What happened
On 15 January 2003, a McDonnell Douglas MD-11F, registration N583FE, was conducting a cargo flight from Paris, Charles De Gaulle Airport, to Stansted Airport, with a subsequent leg to Newark. The flight crew, which included a training captain and a trainee first officer, was preparing for landing on Runway 23. To facilitate the trainee's learning, the crew had planned to use a full flap setting of 50°.
During the approach at approximately 4,000 feet, the crew initially selected flap 35°. The handling pilot noted a requirement for minor rudder trim to maintain balance. Upon transitioning to flap 50°, the captain reported a physical impact sensation, similar to a birdstrike. Immediately following this, the aircraft exhibited a significant roll tendency, requiring the pilot to apply substantial right aileron to maintain level flight. The crew attempted to rectify the imbalance by reverting to flap 3ally 35°, which mitigated the roll tendency. After a brief assessment, the crew re-selected flap 50°, which caused the roll tendency to return. The aircraft subsequently completed a normal landing at Stansted.
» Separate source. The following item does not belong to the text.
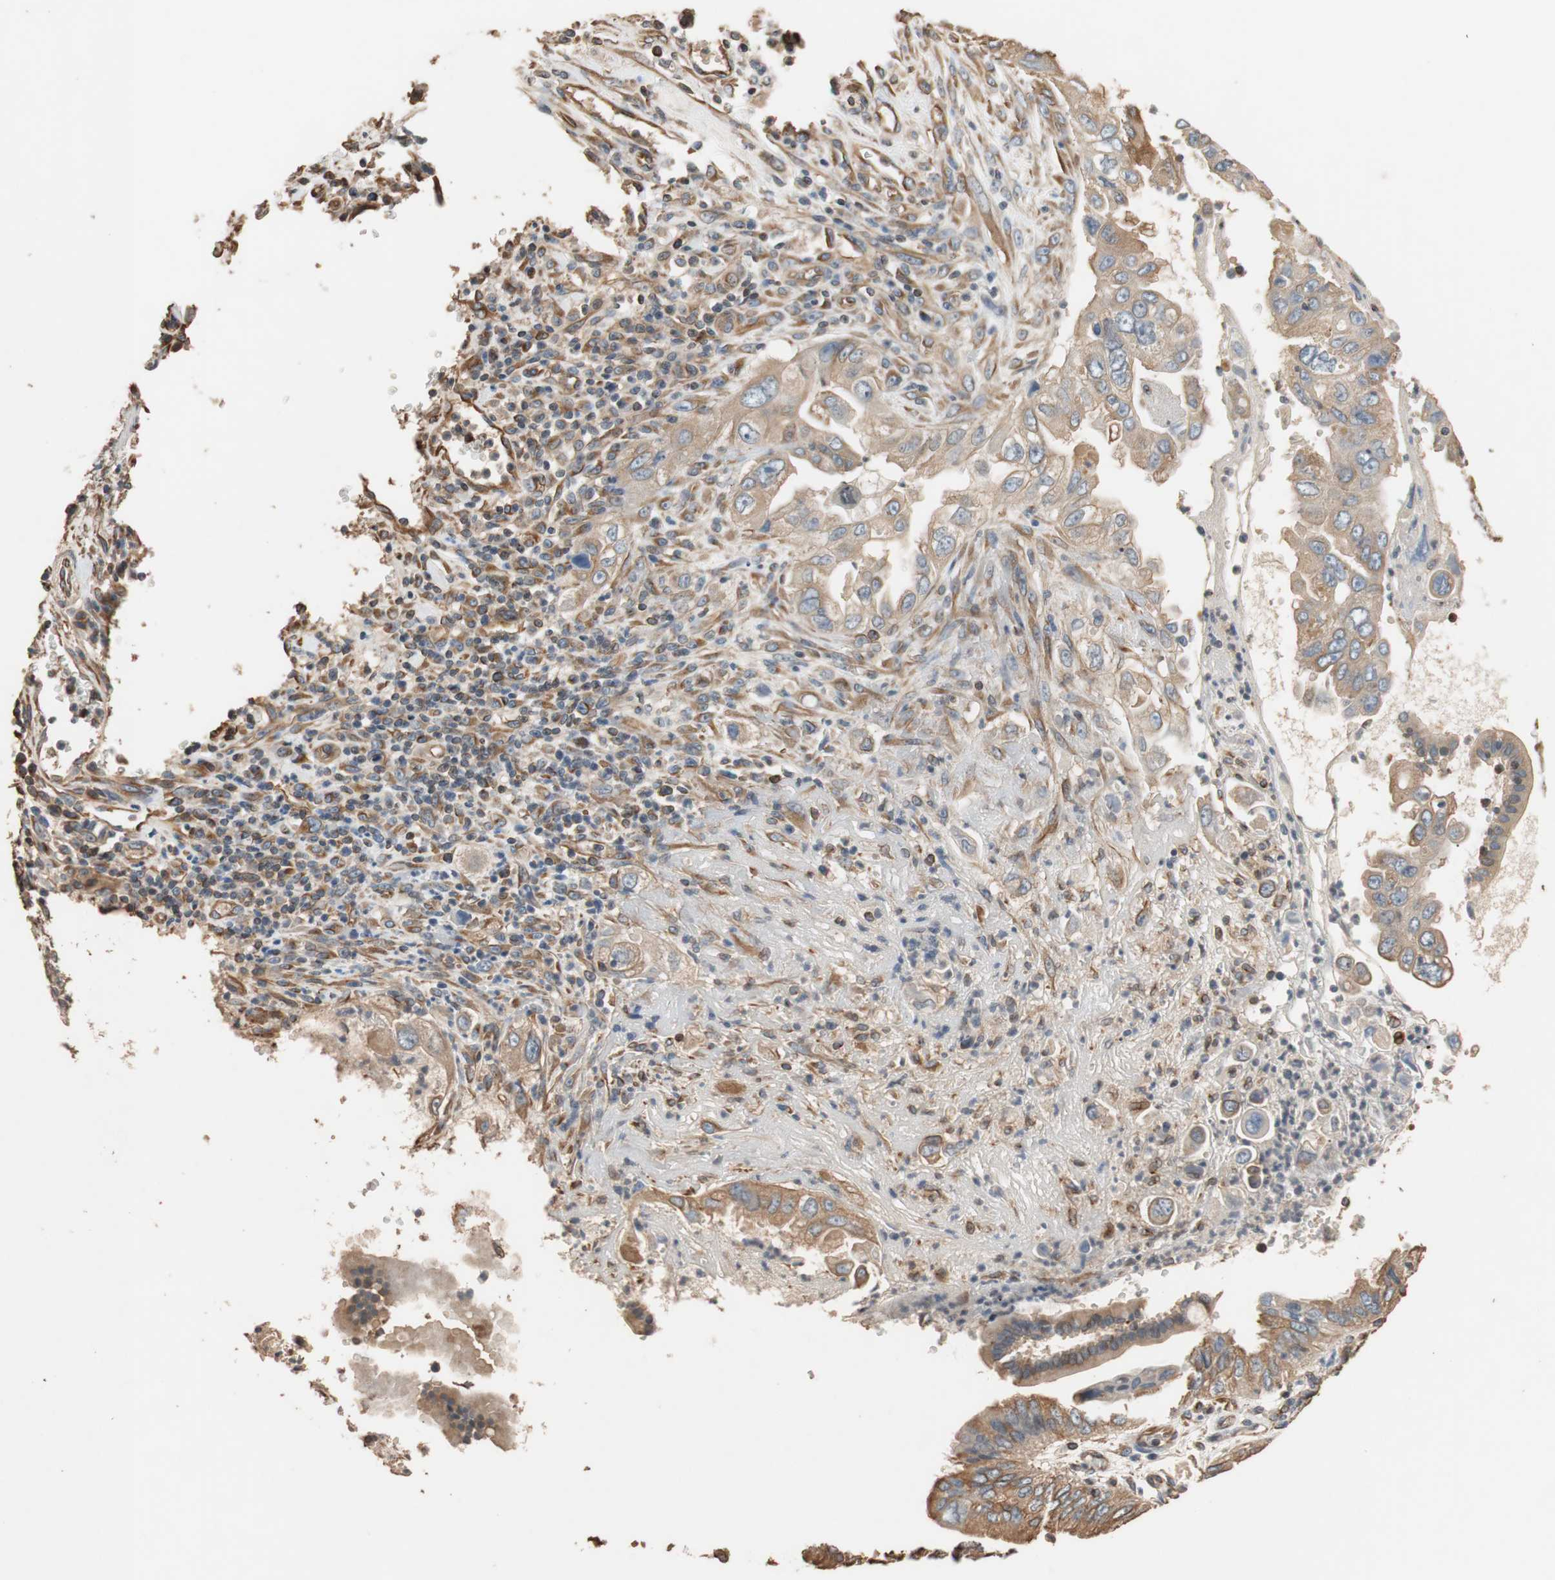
{"staining": {"intensity": "moderate", "quantity": ">75%", "location": "cytoplasmic/membranous"}, "tissue": "pancreatic cancer", "cell_type": "Tumor cells", "image_type": "cancer", "snomed": [{"axis": "morphology", "description": "Normal tissue, NOS"}, {"axis": "topography", "description": "Lymph node"}], "caption": "The photomicrograph demonstrates a brown stain indicating the presence of a protein in the cytoplasmic/membranous of tumor cells in pancreatic cancer.", "gene": "TUBB", "patient": {"sex": "male", "age": 50}}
During the post-landing taxi, the crew retracted the flaps. Shortly after, the aircraft's electronic instrument system issued warnings regarding low quantity and failure in the No 2 hydraulic system. A subsequent inspection revealed that a large portion of the left inboard flap vane had been lost during the flight.
The investigation
The investigation focused on the structural integrity of the flap vane and the mechanical cause of its detachment. Physical examination of the McDonnell Douglas MD-11F showed that the outboard half of the left inboard flap vane, including its attachment fittings, was missing. A portion of the vane was later recovered from a village approximately 6 miles northeast of the airfield.
Analysis of the remaining vane structure revealed significant distortion to the inboard and centre tracks. Investigators found a locking plate and nut inside the flap, suggesting these components had detached while the flaps were in a retracted position. Microscopic analysis of the fractured lock wire showed evidence of a brittle fracture caused by fatigue, likely initiated by a nick or groove in the wire which may have been caused by contact with a nut corner.
Findings
- The outboard rail of the flap vane had likely detached prior to the approach, causing the initial trim imbalance at flap 35°.
- Aerodynamic forces caused the remaining attached sections of the vane to fail once the flaps were extended to 50°.
- The loss of the vane created an asymmetry of lift, necessitating heavy aileron input to maintain wings level.
- The failure of the vane attachment was linked to the fatigue fracture of the locking wire.
- The aircraft was using a pre-modification design for the vane attachment, whereas a Service Bulletin (MD11-57-034) had previously recommended an optional modification to use bolts and cotter pins to prevent similar occurrences.